Die Quoten am nächsten Morgen dürfen die Laune von Dieter Allmächtig kaum heben. „DSDS“ – einst unschlagbar – rangiert nur auf dem dritten Platz der Tagestabelle, hinter „Mordkommission Istanbul“ und „Willkommen bei Carmen Nebel“. 4,69 Millionen Zuschauer markieren ein Staffel-Tief für den RTL-Star und seine Karaoke-Kehlen. Im Vergleich zur ersten Mottoshow verliert Ausgabe Nummer fünf eine Million.

Frauen-Quote für die Herren-Runde bei DSDS?

Selbst beim jungen Fernsehvolk verliert „DSDS“ an Strahlkraft. Früher sieht beim Publikum unter 50 jeder Dritte die Show. Diesmal ist es kaum jeder Vierte, der das Wettsingen verfolgt. Schlimmer noch: Wer weiter kommt, will nicht mal jeder Fünfte wissen.

Dazu hagelt es Kritik von außen. Die ausgeschiedene Kandidatin Vanessa Krasniqi fordert eine Frauen-Quote für die Herren-Runde. „Superstar“ Elli Erl, als Siegerin allein unter Männern, wirft RTL vor, eine Freak-Show zu wollen. David Petters, kürzlich ausgeschieden, geht noch weiter. Er erstattet Anzeige wegen Nötigung gegen den Sender.

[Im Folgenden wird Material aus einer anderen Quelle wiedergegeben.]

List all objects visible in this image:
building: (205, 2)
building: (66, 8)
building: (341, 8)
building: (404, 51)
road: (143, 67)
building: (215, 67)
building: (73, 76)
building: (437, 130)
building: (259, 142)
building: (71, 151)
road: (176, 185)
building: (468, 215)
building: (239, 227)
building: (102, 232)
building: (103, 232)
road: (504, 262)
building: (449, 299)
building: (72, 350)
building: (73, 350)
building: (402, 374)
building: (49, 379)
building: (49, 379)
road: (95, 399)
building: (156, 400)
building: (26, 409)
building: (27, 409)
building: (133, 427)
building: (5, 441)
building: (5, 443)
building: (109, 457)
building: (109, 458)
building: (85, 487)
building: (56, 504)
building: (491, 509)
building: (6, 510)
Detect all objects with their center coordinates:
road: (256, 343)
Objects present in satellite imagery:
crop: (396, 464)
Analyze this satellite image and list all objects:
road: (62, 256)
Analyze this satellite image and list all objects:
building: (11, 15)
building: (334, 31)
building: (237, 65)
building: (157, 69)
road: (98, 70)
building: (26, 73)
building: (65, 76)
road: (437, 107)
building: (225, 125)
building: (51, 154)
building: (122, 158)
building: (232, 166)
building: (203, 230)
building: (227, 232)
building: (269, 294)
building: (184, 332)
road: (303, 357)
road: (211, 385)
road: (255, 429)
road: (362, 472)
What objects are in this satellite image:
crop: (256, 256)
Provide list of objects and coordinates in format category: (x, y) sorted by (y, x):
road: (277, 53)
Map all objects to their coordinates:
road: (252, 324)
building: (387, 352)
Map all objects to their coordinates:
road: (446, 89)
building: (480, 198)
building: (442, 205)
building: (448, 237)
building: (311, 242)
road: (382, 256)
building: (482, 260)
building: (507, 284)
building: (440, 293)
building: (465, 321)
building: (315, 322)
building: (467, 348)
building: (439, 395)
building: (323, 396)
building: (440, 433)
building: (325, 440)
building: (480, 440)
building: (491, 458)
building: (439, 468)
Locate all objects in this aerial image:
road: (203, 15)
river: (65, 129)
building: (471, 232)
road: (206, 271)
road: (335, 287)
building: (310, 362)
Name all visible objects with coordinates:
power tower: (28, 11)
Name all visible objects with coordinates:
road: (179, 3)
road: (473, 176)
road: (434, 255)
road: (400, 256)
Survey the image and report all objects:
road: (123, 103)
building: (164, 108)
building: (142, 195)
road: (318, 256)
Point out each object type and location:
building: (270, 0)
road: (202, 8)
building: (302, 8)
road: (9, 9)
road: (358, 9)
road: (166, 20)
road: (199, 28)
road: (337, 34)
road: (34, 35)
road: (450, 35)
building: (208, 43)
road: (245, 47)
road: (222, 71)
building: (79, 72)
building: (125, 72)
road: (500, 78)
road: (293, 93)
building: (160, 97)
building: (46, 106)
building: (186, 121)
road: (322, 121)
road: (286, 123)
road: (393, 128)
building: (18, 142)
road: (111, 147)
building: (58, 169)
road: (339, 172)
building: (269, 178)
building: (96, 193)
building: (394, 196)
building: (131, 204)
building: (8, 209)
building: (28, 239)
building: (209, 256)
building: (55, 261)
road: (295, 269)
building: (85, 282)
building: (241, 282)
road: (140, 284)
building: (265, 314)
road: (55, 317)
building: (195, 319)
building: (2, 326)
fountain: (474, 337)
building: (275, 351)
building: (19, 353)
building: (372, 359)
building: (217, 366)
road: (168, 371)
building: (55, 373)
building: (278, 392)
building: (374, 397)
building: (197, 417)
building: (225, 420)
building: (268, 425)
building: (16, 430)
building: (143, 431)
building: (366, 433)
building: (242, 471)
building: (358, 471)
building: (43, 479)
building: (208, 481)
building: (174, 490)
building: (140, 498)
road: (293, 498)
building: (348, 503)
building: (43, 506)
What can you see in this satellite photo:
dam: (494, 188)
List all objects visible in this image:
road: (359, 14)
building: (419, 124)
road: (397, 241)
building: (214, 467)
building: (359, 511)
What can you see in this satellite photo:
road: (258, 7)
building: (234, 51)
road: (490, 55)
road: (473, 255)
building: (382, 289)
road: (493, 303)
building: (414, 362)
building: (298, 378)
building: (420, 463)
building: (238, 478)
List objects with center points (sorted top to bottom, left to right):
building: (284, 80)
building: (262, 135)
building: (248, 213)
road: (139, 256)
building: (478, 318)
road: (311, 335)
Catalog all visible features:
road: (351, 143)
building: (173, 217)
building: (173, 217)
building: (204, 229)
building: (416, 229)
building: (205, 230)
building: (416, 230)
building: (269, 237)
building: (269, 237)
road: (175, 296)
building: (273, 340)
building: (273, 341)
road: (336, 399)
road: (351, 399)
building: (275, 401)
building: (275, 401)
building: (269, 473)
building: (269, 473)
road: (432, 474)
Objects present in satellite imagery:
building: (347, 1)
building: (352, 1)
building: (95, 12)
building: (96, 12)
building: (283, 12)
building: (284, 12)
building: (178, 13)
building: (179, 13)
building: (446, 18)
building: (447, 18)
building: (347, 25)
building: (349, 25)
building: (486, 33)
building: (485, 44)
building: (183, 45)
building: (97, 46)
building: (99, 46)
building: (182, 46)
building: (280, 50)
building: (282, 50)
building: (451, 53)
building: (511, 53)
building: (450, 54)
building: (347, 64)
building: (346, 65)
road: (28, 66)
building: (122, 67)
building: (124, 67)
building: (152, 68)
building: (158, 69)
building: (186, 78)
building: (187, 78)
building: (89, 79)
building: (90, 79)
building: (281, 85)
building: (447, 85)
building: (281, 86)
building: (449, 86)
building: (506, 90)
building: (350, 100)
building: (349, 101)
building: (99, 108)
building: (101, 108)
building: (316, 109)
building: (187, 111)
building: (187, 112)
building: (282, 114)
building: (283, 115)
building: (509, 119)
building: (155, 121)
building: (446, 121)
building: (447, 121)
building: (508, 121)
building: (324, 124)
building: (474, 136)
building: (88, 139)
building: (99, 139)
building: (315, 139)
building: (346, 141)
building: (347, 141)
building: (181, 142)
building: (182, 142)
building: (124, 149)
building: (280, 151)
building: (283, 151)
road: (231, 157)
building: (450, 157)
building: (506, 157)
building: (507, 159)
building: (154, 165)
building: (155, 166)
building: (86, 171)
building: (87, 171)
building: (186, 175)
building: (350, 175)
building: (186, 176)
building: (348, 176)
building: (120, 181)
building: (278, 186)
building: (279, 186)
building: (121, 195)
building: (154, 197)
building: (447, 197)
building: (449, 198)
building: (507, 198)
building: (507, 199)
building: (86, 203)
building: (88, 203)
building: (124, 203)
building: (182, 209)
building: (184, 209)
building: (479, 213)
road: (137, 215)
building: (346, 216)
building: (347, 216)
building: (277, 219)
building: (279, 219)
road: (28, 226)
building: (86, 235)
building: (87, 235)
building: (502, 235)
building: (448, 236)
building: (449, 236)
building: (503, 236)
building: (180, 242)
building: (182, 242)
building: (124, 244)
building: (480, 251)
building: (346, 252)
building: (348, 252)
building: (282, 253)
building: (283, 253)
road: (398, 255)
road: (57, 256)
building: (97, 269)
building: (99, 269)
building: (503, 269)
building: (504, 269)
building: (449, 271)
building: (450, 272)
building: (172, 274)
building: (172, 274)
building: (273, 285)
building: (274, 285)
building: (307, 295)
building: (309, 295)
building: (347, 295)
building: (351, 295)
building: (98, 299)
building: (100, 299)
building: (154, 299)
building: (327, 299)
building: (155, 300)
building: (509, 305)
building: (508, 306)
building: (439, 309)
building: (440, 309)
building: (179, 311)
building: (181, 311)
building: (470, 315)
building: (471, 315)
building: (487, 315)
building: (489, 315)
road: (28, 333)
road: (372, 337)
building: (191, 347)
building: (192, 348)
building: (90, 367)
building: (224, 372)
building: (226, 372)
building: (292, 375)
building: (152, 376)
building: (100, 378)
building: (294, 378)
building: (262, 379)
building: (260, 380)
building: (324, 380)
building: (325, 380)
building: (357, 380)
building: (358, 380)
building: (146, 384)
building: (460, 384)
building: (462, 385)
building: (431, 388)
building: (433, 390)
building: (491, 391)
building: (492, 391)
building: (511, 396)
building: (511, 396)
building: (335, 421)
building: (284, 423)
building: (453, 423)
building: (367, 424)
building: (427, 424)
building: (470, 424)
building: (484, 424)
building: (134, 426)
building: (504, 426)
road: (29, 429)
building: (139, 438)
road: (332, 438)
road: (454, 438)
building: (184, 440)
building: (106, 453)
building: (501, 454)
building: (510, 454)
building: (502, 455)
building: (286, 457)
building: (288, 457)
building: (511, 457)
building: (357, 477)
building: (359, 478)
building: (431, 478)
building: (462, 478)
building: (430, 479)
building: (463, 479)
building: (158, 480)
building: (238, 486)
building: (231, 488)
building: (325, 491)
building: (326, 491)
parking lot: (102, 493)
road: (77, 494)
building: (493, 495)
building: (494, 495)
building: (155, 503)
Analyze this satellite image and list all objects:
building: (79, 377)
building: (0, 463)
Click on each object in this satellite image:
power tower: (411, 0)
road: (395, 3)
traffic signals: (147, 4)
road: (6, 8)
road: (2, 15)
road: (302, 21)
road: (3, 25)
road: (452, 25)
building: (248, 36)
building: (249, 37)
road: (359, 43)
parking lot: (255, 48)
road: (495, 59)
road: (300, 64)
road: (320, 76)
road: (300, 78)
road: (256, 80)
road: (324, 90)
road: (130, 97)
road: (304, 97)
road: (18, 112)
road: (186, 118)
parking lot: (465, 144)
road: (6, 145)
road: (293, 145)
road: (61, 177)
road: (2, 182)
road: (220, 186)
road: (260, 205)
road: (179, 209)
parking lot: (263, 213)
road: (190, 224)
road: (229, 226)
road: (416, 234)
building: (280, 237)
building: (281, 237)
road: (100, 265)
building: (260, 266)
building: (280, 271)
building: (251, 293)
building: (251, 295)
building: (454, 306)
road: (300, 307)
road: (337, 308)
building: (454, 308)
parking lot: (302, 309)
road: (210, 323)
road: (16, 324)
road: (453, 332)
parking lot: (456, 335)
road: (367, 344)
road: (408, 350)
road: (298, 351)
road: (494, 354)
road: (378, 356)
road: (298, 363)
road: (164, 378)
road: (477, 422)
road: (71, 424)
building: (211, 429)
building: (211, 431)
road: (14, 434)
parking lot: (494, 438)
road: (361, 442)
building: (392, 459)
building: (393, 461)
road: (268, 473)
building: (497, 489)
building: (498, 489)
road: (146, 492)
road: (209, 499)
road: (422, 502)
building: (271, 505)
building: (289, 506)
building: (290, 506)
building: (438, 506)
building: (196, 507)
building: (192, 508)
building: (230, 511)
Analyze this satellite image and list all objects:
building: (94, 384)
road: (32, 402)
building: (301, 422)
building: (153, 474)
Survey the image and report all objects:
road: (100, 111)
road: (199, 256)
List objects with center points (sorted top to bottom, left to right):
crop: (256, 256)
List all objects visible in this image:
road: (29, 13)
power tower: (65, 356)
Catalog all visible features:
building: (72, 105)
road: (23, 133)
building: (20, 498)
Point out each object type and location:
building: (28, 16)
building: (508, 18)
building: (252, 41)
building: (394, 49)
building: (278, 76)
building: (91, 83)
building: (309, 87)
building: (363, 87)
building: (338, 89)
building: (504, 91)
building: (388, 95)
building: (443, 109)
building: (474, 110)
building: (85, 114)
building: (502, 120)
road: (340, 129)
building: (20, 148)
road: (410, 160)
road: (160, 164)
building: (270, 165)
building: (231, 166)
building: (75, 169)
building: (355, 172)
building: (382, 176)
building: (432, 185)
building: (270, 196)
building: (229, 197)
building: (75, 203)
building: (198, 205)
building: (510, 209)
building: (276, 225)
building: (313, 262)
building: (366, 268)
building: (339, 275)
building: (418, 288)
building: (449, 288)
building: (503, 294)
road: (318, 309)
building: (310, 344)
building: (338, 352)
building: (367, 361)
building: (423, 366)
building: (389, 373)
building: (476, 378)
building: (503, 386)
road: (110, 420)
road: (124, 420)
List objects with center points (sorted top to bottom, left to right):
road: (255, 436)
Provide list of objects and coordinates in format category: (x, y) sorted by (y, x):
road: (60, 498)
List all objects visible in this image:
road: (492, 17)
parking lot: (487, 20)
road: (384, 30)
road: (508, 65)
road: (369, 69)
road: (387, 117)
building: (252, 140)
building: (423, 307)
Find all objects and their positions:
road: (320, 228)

Auch wenn der TV-Marktführer alle Vorwürfe abstreitet – hat Bohlen schon verloren? Unübersehbar steckt die Mutter aller deutschen Castingshows in der Krise. Mehr noch: Das ganze Genre büßt nach zehn starken Jahren spürbar an Glanz ein.

"The Voice of Germany" soll bieten, was "DSDS" abgeht: gute Stimmen

Dabei hat Sat.1, Nr. 2 unter den Privatsendern und Nr. 4 im Fernsehmarkt, in der dunklen Jahreszeit versucht, der kränkelnden TV-Gattung zu neuem Leben zu verhelfen. „The Voice of Germany“ soll das bieten, was „DSDS“ abgeht: Sänger mit guten Stimmen und Juroren mit guten Manieren. Anfänglich zaubern Zahlen und Quoten der Sat.1-Führung Glanz in die Augen. Doch auf Jubelarien folgen Misstöne. Zum Finale hin holt die Show mit der herzigen Musiker-Mama Nena wieder Luft. 4,01 Millionen Zuschauer oder 12,9 Prozent Marktanteil stimmen Sat.1 milde. „Und doch bleibt ein fader Beigeschmack“, befindet Branchendienst „dwdl“. Das Casting, bei dem zunächst nur Stimmen vorgestellt werden, startet mit mehr als fünf Millionen Zuschauern besser, als es endet. Das Gleiche gilt fürs Publikum unter 50.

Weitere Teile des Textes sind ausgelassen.